_Source texts of formatted documents_
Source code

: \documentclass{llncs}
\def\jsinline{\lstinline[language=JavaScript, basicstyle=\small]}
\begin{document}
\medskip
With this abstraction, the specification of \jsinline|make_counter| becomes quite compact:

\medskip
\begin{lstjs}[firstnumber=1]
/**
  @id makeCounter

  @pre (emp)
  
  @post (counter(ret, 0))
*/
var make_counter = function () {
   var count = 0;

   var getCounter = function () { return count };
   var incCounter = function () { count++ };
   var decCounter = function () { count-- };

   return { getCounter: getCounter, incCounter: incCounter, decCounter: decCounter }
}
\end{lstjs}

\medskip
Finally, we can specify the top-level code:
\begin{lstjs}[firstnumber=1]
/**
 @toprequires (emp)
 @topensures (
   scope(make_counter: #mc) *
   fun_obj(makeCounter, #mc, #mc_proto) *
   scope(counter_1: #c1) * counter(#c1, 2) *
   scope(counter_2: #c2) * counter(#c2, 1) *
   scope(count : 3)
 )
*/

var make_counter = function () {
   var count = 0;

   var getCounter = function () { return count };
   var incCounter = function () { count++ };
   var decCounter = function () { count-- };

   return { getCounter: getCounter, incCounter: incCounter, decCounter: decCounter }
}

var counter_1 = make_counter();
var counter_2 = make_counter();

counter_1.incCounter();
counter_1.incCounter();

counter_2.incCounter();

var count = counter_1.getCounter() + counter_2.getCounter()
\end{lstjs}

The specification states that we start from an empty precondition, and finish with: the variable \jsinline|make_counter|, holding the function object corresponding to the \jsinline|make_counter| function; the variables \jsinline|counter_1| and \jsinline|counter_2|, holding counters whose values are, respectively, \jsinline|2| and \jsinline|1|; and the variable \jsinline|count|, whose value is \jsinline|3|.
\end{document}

_What is needed_
All lines from the records above should be copied exactly.

_Answer to this problem_
Source code

: \documentclass{llncs}
\def\jsinline{\lstinline[language=JavaScript, basicstyle=\small]}
\begin{document}
\medskip
With this abstraction, the specification of \jsinline|make_counter| becomes quite compact:

\medskip
\begin{lstjs}[firstnumber=1]
/**
  @id makeCounter

  @pre (emp)
  
  @post (counter(ret, 0))
*/
var make_counter = function () {
   var count = 0;

   var getCounter = function () { return count };
   var incCounter = function () { count++ };
   var decCounter = function () { count-- };

   return { getCounter: getCounter, incCounter: incCounter, decCounter: decCounter }
}
\end{lstjs}

\medskip
Finally, we can specify the top-level code:
\begin{lstjs}[firstnumber=1]
/**
 @toprequires (emp)
 @topensures (
   scope(make_counter: #mc) *
   fun_obj(makeCounter, #mc, #mc_proto) *
   scope(counter_1: #c1) * counter(#c1, 2) *
   scope(counter_2: #c2) * counter(#c2, 1) *
   scope(count : 3)
 )
*/

var make_counter = function () {
   var count = 0;

   var getCounter = function () { return count };
   var incCounter = function () { count++ };
   var decCounter = function () { count-- };

   return { getCounter: getCounter, incCounter: incCounter, decCounter: decCounter }
}

var counter_1 = make_counter();
var counter_2 = make_counter();

counter_1.incCounter();
counter_1.incCounter();

counter_2.incCounter();

var count = counter_1.getCounter() + counter_2.getCounter()
\end{lstjs}

The specification states that we start from an empty precondition, and finish with: the variable \jsinline|make_counter|, holding the function object corresponding to the \jsinline|make_counter| function; the variables \jsinline|counter_1| and \jsinline|counter_2|, holding counters whose values are, respectively, \jsinline|2| and \jsinline|1|; and the variable \jsinline|count|, whose value is \jsinline|3|.
\end{document}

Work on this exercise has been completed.